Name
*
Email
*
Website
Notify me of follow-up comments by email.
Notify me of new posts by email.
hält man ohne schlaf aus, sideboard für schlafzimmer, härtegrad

Instructions to follow:
Copy out exactly the lines between the line with "Notify me of new posts by email." and the last line of the entries, counting both of those lines.

Output for this task:
Notify me of new posts by email.
hält man ohne schlaf aus, sideboard für schlafzimmer, härtegrad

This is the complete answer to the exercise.